# Page text:
Monday, June 05, 2006
'Help! My Culture is Evil!' posted by Richard Seymour
The slapstick productions of Hirsi Ali and Irshad Manji are generating some critical scrutiny in some of the liberal press. Today, Brian Whitaker has one of the most interesting articles I've yet seen in the media. It also links to a lengthy essay in The Nation, which might be useful if you're not familiar with the background of these two people. However, I think Whitaker hits on the most important aspect of this, which is not that two rather opportunistic individuals have taken advantage of the climate of rancorous Islamophobia in the West - it is, obviously enough, the function they fulfil for those who wish to formally disavow their racism:Editors and TV producers love 'em. Their strident views make for entertaining television and, of course, the things they say are generally what the US public wants to hear. The trouble is, their approach is so simplistic and confrontational and so insensitive towards the culture they are trying to change that it does more harm than good. Among ordinary Muslims - the people they are supposedly seeking to help - their credibility is virtually zero.
In the academic world, people like Hirsi Ali and Manji are known as "native informants", though Issandr el-Amrani of the Arabist blog has another term for them: "courageous reformist Arab personalities (CRAP).
Being a CRAP is quite lucrative - Manji reportedly charges $7,500 (£4,000)an hour for giving a talk. If you fancy joining them, there's a bit of advice here on how to do it. From a media point of view, it helps if you're a woman. And the latest female addition to the CRAP stable is Wafa Sultan, an ex-Syrian who shot to prominence as a result of some shrill remarks on al-Jazeera television that were then brought to an American audience via Memri.

Stored entries:

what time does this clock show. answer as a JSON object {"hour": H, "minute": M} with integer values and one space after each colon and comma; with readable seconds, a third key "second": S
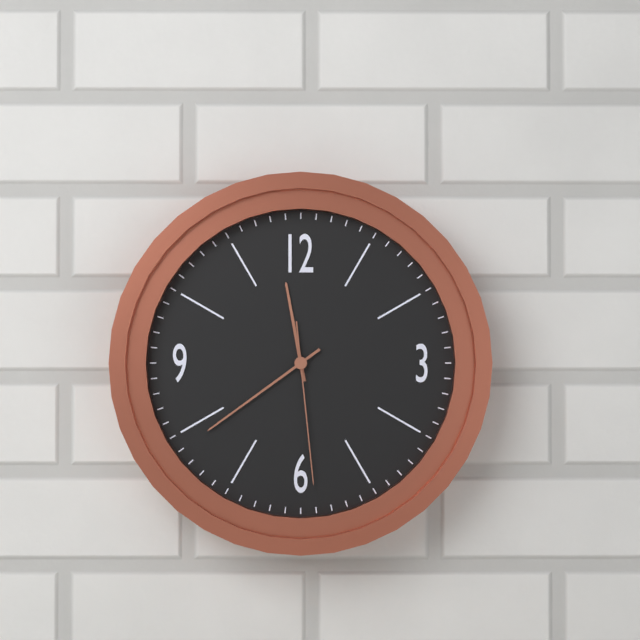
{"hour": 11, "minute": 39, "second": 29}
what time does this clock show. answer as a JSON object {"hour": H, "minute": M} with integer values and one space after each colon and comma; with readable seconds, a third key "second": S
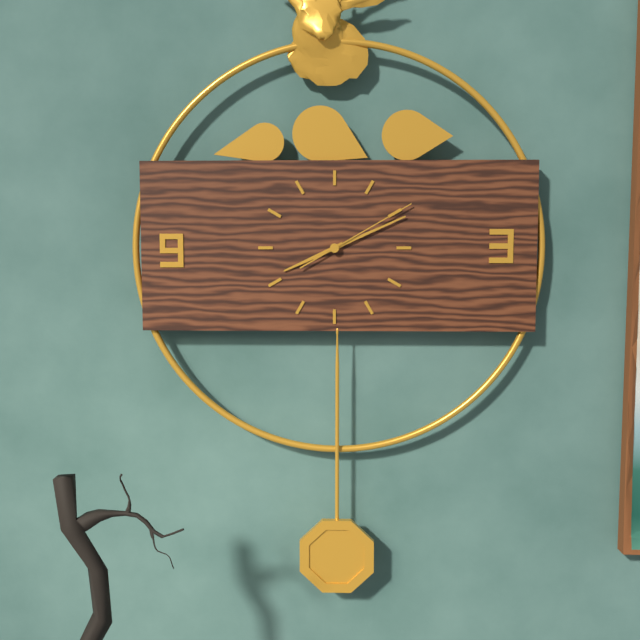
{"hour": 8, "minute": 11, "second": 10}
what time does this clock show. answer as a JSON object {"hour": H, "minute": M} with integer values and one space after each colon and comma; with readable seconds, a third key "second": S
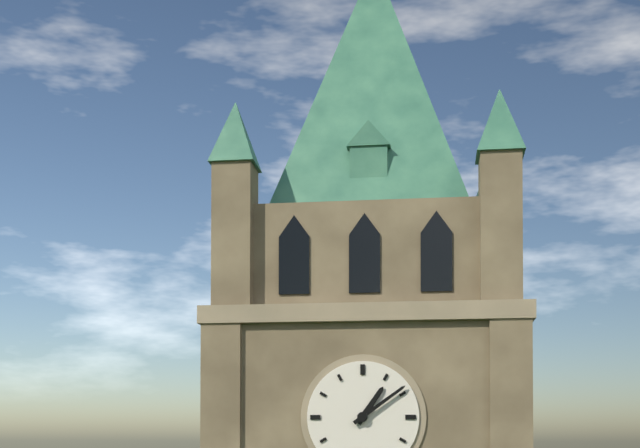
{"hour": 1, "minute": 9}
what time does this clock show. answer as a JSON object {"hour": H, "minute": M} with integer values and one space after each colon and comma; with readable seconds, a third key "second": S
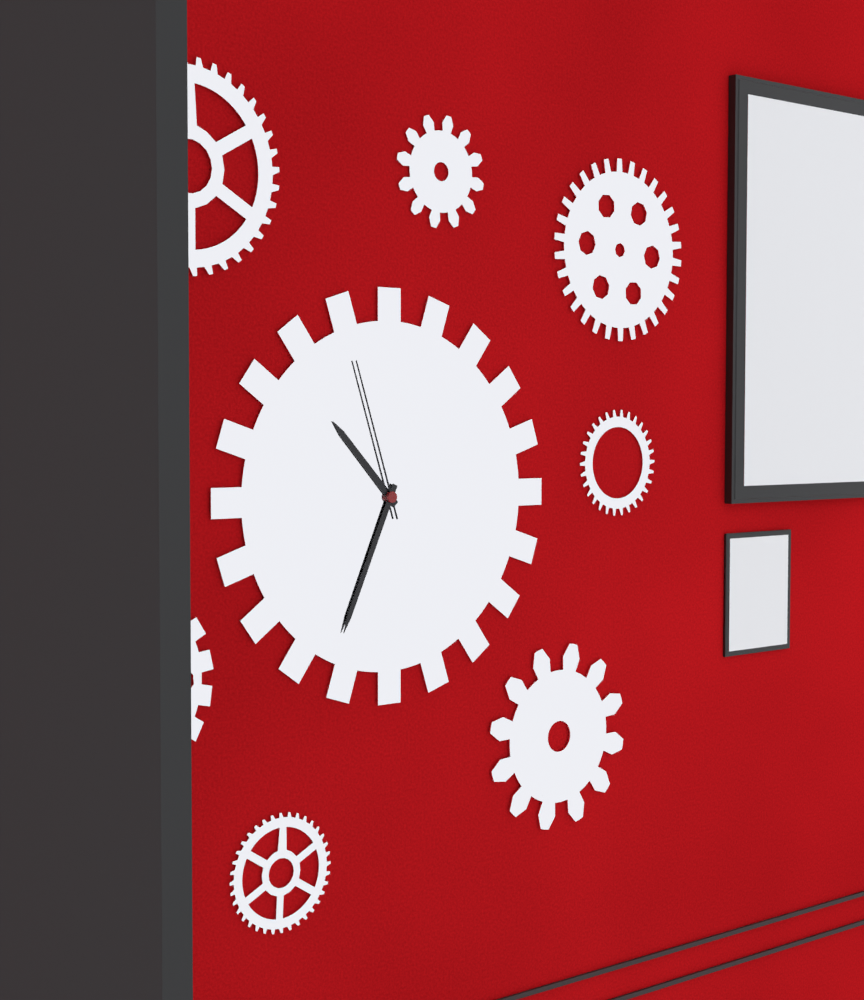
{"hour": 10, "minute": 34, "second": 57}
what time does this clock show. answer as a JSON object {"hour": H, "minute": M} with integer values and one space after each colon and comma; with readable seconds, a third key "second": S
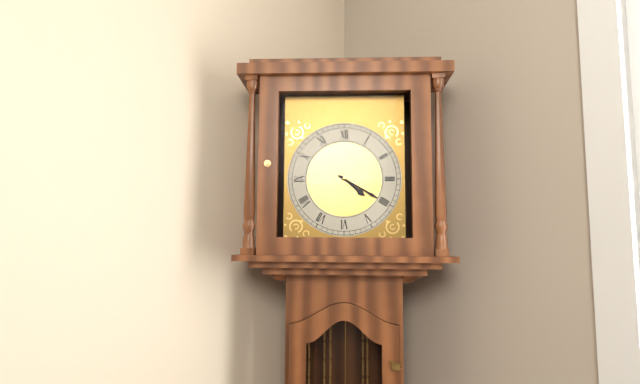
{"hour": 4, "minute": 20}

---

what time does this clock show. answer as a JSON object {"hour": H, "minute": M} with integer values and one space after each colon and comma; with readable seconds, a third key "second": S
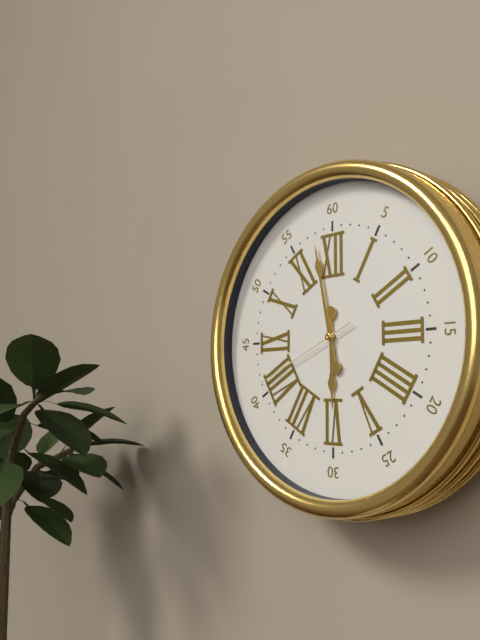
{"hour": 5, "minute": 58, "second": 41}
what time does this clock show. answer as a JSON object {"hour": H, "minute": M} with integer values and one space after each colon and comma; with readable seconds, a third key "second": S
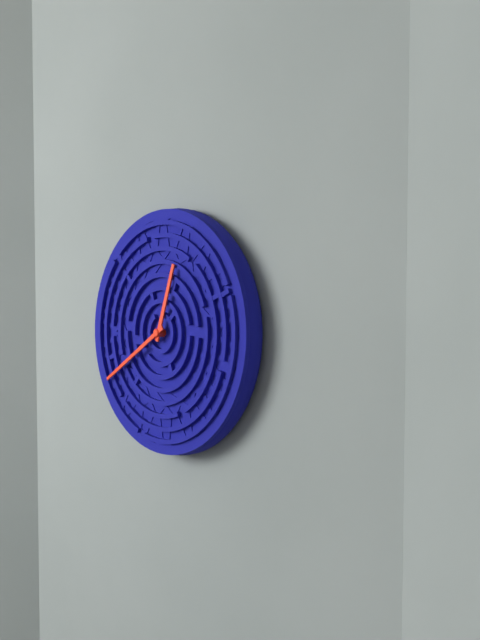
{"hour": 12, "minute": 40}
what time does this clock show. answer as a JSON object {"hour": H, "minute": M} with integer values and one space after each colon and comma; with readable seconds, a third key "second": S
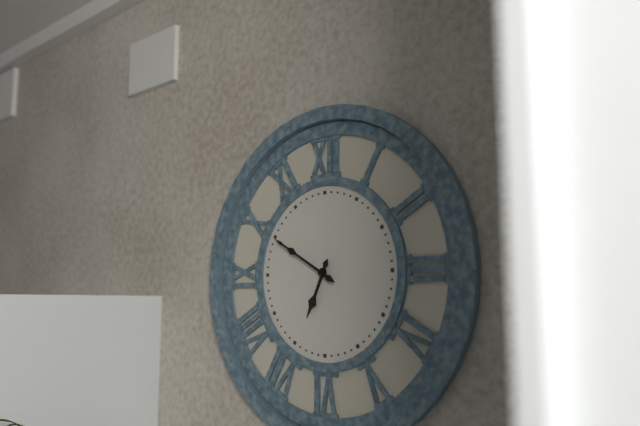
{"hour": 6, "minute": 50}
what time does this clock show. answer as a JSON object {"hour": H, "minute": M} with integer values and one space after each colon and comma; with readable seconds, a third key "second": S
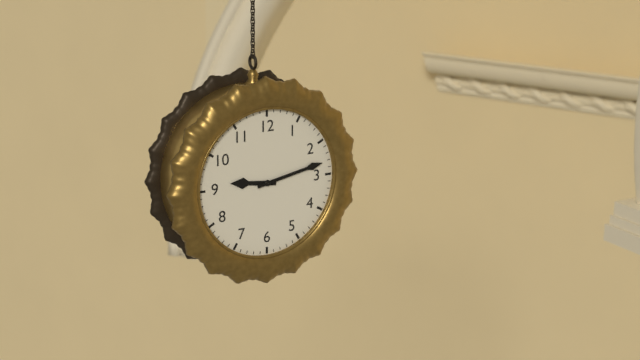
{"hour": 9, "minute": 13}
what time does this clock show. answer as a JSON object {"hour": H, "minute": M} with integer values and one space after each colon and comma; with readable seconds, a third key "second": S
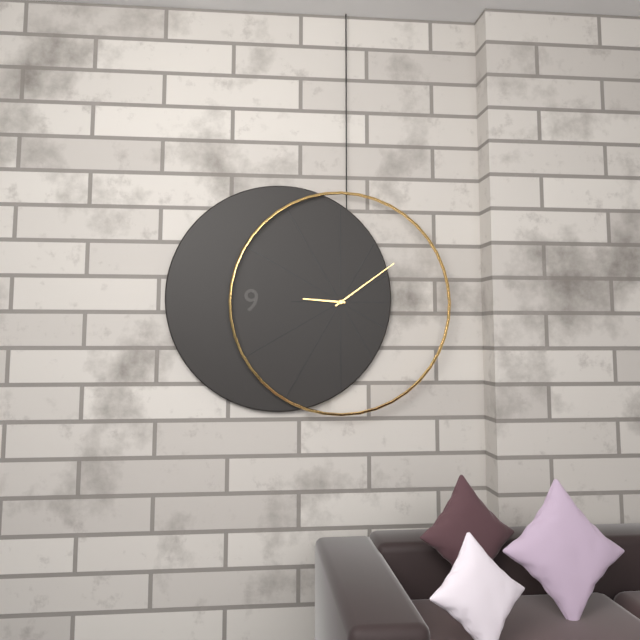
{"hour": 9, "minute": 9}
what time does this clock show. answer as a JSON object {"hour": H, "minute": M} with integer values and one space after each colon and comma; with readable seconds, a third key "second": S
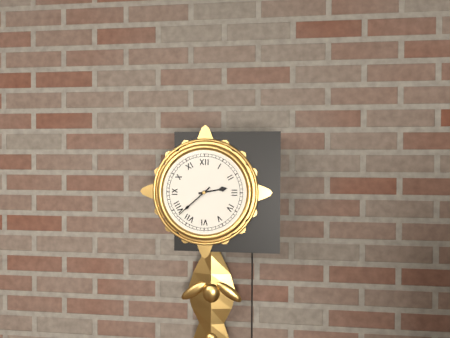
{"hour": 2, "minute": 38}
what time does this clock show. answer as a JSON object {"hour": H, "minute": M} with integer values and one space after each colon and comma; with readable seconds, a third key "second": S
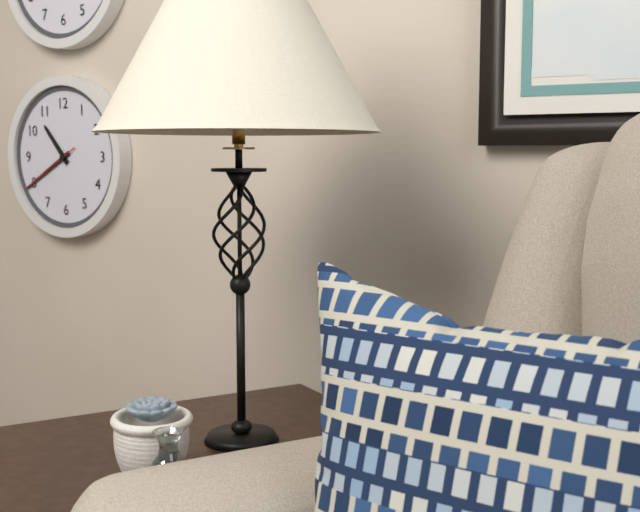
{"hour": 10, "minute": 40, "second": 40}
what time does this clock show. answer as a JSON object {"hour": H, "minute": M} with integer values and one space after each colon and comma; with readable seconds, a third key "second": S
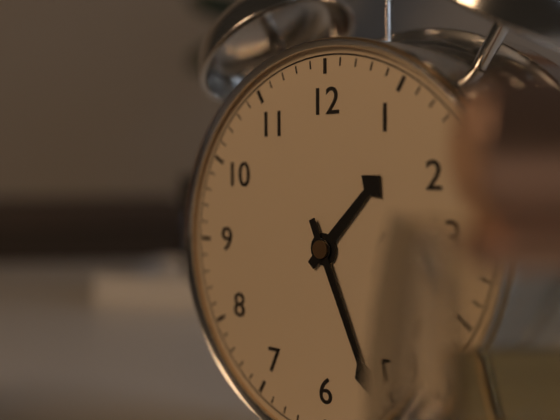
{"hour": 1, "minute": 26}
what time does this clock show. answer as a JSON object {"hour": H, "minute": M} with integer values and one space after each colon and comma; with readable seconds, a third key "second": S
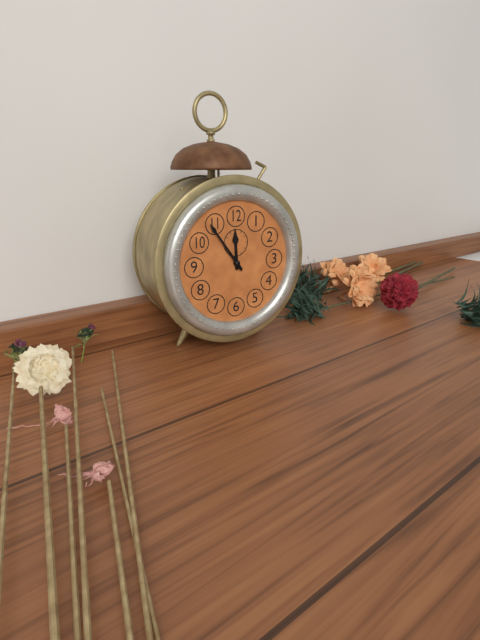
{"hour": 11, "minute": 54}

==

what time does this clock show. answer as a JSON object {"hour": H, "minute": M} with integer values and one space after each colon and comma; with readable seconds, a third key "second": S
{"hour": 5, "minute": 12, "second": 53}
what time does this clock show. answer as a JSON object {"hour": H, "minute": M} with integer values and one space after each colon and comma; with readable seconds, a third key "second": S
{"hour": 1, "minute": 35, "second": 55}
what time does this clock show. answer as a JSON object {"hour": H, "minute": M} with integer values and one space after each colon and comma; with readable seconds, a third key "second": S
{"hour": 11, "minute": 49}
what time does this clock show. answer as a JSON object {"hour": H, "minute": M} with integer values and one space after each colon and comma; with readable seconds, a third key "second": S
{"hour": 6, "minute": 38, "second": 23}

# Task requirements:
1. Set down a passage of the blog post word for word, starting with "In the academic" and going on through "audience via Memri.".
2. For each statement, say yes or no to whether the blog post agrees with it, and quote the deciding words from the post. (a) Manji reportedly charges $7,500 an hour for giving a talk. (b) Whitaker's article links to a lengthy essay in The Guardian. (c) Wafa Sultan came to prominence through remarks made on BBC television.
None of these items is needed for the work on the blog post.

# List of solutions:
1.
In the academic world, people like Hirsi Ali and Manji are known as "native informants", though Issandr el-Amrani of the Arabist blog has another term for them: "courageous reformist Arab personalities (CRAP).
Being a CRAP is quite lucrative - Manji reportedly charges $7,500 (£4,000)an hour for giving a talk. If you fancy joining them, there's a bit of advice here on how to do it. From a media point of view, it helps if you're a woman. And the latest female addition to the CRAP stable is Wafa Sultan, an ex-Syrian who shot to prominence as a result of some shrill remarks on al-Jazeera television that were then brought to an American audience via Memri.

2.
(a) Yes: "Manji reportedly charges $7,500"
(b) No: "It also links to a lengthy essay in The Nation"
(c) No: "some shrill remarks on al-Jazeera television"